* _PASSAGE SHOWN_:
-- Opening Marker --

I neither bought it nor ever owned my own surfable board, Max. I just liked the company for a while. Even now, some thirty years after I last butted out, I still also prefer the company of smokers too. They have time.
Like to think you play some pretty awesome air mandolin nowadays.
On 31/08/2012, at 5:22 PM, Max Richards wrote:
> I like the board good only for yr car top!
> But you didn't buy it, did you, having a real surfable one.
>
> I once bought a mandolin at an auction of house contents, very impulsive of me, but it was gorgeous.
> Took it to a luthier who said - good ornament, but the interior totally wrecked by woodworm, won't play a note.

-- Closing Marker --

* _INFORMATION SUPPLIED_:

-- Opening Marker --

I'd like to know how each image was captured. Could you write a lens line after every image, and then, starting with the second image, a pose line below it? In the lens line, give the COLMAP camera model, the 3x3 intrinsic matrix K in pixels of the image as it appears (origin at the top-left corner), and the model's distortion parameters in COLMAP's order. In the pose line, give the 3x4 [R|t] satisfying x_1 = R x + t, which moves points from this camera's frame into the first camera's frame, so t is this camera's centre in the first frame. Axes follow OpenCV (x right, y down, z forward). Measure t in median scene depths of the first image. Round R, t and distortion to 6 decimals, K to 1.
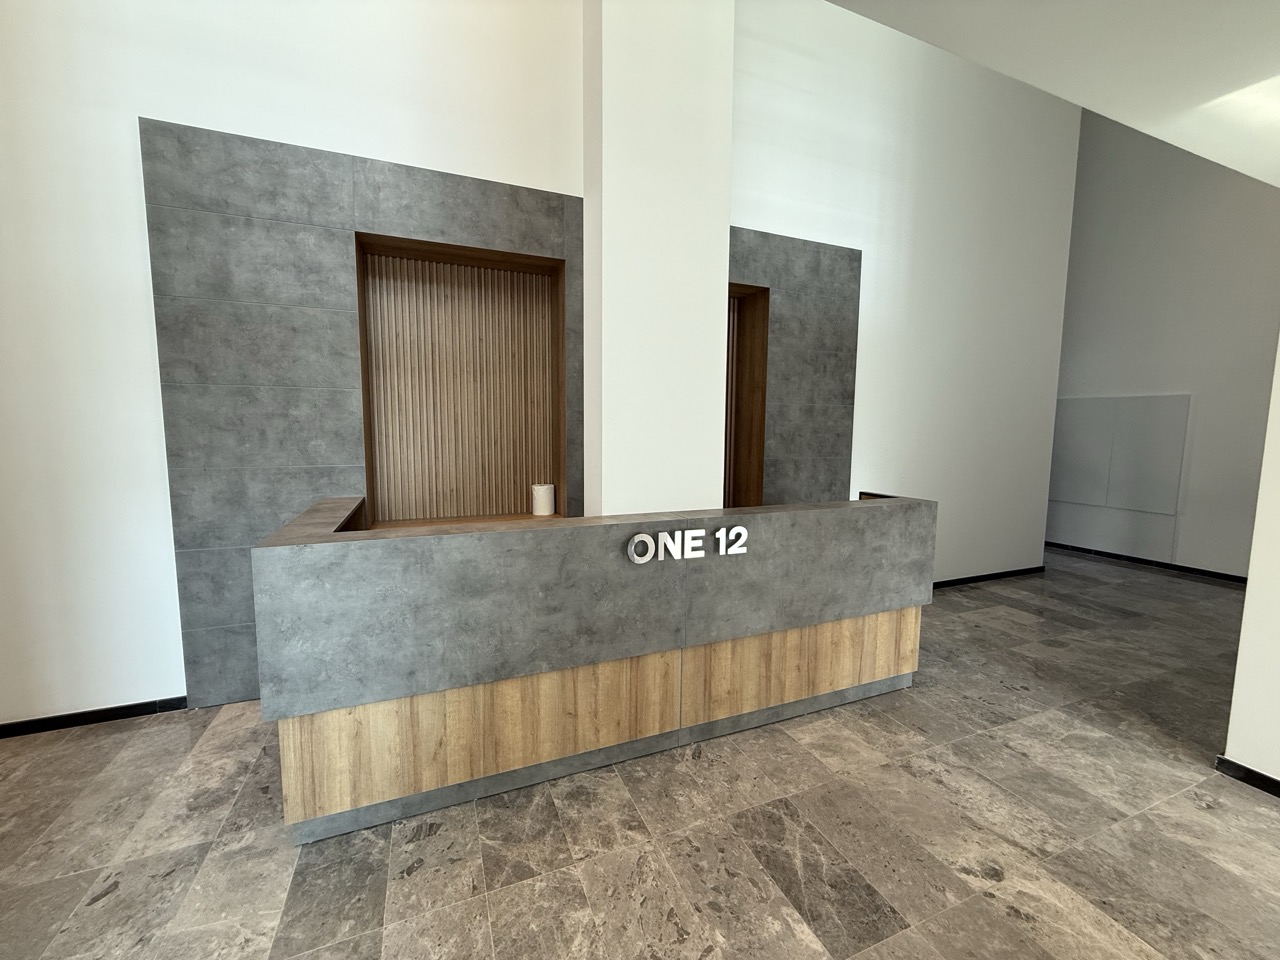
lens RADIAL K [[509.4, 0, 638.3], [0, 509.4, 478.3], [0, 0, 1]] dist [-0.001363, 0.001075]
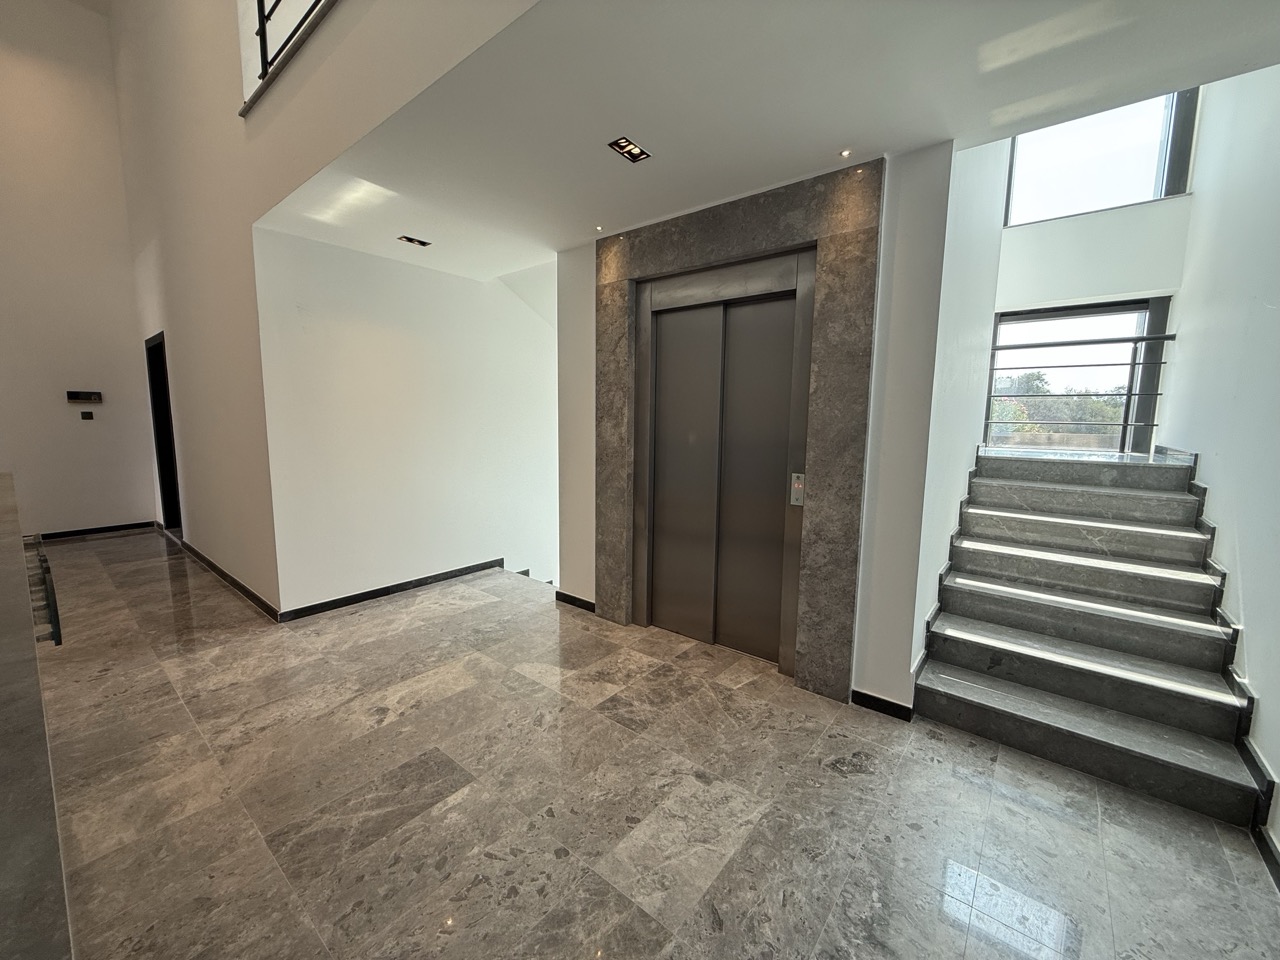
lens RADIAL K [[509.4, 0, 638.0], [0, 509.4, 479.1], [0, 0, 1]] dist [-0.001363, 0.001075]
pose [[-0.478246, -0.119393, 0.870072, -0.657487], [0.070035, 0.982376, 0.173300, -0.006014], [-0.875429, 0.143816, -0.461456, 0.864045]]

-- Closing Marker --

* _INSTRUCTIONS TO FOLLOW_:
In the email exchange about the board and the mandolin, what did the luthier say had ruined the mandolin? You won't need the listing for this.

* _COMPLETED EXERCISE_:
Woodworm had totally wrecked its interior, so it wouldn't play a note.